▸ SOURCE PASSAGE:
---
Unraveling the microbial mechanism responsible for diurnal patterns in N2O fluxes in a subarctic permafrost peatland

Nitrous oxide (N₂O) is a critical greenhouse gas, ranking third in prevalence and serving as the leading contributor to ozone depletion in the twenty-first century. Its global warming potential is 298 times higher than that of carbon dioxide (CO₂) over a 100-year timeframe. Current estimates suggest that global N₂O emissions range from 8.1 to 30.7 teragrams (Tg) per year. Alarmingly, about two-thirds of these emissions stem from natural terrestrial sources, mainly related to microbial processes in soils. While significant research has focused on microbial mechanisms driving N₂O emissions in nutrient-rich ecosystems, there is an urgent need to address the limited knowladge on N₂O fluxes and underlying microbial mechanism in low-nutrient regions, such as Arctic ecosystems.
---
▸ MATERIAL SHOWN:
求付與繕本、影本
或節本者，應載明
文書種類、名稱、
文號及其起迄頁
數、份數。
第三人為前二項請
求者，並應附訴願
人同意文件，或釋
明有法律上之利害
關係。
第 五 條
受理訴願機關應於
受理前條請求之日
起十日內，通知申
---
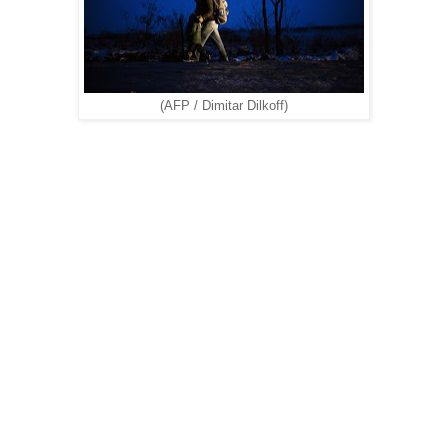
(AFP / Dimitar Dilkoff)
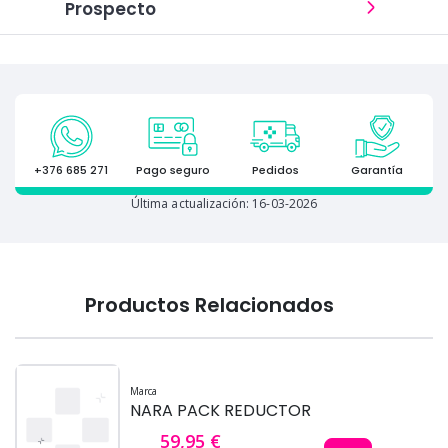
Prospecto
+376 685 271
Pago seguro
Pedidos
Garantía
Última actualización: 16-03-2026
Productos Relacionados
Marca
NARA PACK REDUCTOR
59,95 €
---
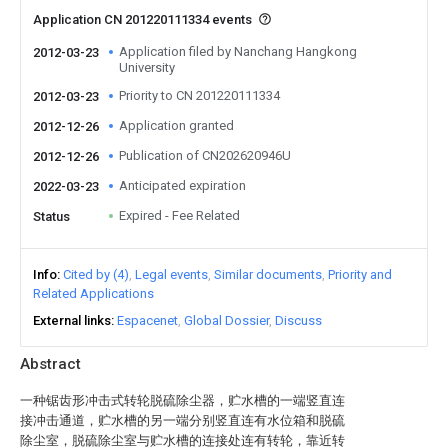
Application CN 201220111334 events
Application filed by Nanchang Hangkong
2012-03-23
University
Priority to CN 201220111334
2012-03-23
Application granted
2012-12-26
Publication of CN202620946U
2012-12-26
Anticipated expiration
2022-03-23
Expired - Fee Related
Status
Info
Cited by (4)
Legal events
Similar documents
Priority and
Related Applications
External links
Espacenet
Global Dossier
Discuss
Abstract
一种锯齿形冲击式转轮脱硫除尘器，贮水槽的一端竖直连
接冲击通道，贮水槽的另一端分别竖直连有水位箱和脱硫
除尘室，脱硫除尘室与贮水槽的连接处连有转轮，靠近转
---
▸ WHAT TO WORK ON:
**A.** Answer these from the passage on nitrous oxide emissions:
(i) Over a 100-year timeframe, how many times higher is the global warming potential of N₂O than that of CO₂?
(ii) What range is given for global N₂O emissions per year?
(iii) What share of these emissions stems from natural terrestrial sources?
**B.** Carry on the passage on nitrous oxide emissions, beginning after its final sentence.

▸ ANSWER SECTION:
**A.**
(i) 298 times
(ii) 8.1 to 30.7 teragrams (Tg) per year
(iii) About two-thirds

**B.**
Many Arctic soils hold very low amounts of available nitrogen, leading to the assumption that they do not produce N₂O in measurable quantities. However, recent advances with portable gas analyzers have made it possible to successfully capture low fluxes, which are important for the nitrous oxide budget of areas covering vast tundra landscapes, challenging this perception. Additionally, diurnal variations of nitrous oxide fluxes are rarely taken into account. In our study site, the Stordalen palsa mire (Abisko, Sweden), a diurnal variation in N₂O emissions has been observed with chamber methods, with notably higher net emissions during the daytime and atmospheric N₂O consumption in the night. This study aims to delve deeper into the geochemical and microbial mechanisms behind this intriguing phenomenon.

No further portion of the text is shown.